Page text:
.....
Mr. Trump’s new presidential campaign will begin as he confronts two Justice Department investigations: one into the sensitive documents held at Mar-a-Lago, and another into his actions and those taken by his allies and supporters to keep him in power after his 2020 defeat.

Doug Mills/The New York Times

In addition, prosecutors in Fulton County, Ga., have convened a grand jury to investigate efforts by Mr. Trump and his team to overturn the 2020 results in Georgia. A congressional committee has spent months amassing information and testimony about his conduct in the run-up to the attack on the Capitol on Jan. 6, 2021. A civil investigation into his family business, the Trump Organization, led by New York’s attorney general, Letitia James, resulted in a lawsuit that ensnared Mr. Trump’s children. And the Manhattan district attorney, Alvin Bragg, is prosecuting Mr. Trump’s company on charges of tax fraud in a trial underway in Manhattan.

Mr. Trump’s candidacy could also cut off a stream of Republican Party money that he has used to pay for his personal legal bills. The chairwoman of the Republican National Committee, Ronna McDaniel, has said that the committee will cease paying Mr. Trump’s legal bills once he becomes a candidate.
.....
Dataset content:
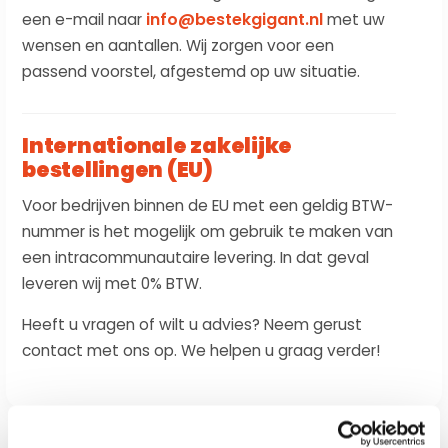
info@bestekgigant.nl
een e-mail naar
met uw
wensen en aantallen. Wij zorgen voor een
passend voorstel, afgestemd op uw situatie.
Internationale zakelijke
bestellingen (EU)
Voor bedrijven binnen de EU met een geldig BTW-
nummer is het mogelijk om gebruik te maken van
een intracommunautaire levering. In dat geval
leveren wij met 0% BTW.
Heeft u vragen of wilt u advies? Neem gerust
contact met ons op. We helpen u graag verder!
.....
Prompt: Output the passage on Mr. Trump's legal troubles between "Doug Mills/The New" and "underway in Manhattan.", inclusive, copying it word for word. The records have no connection to the text.

Exercise response:
Doug Mills/The New York Times

In addition, prosecutors in Fulton County, Ga., have convened a grand jury to investigate efforts by Mr. Trump and his team to overturn the 2020 results in Georgia. A congressional committee has spent months amassing information and testimony about his conduct in the run-up to the attack on the Capitol on Jan. 6, 2021. A civil investigation into his family business, the Trump Organization, led by New York’s attorney general, Letitia James, resulted in a lawsuit that ensnared Mr. Trump’s children. And the Manhattan district attorney, Alvin Bragg, is prosecuting Mr. Trump’s company on charges of tax fraud in a trial underway in Manhattan.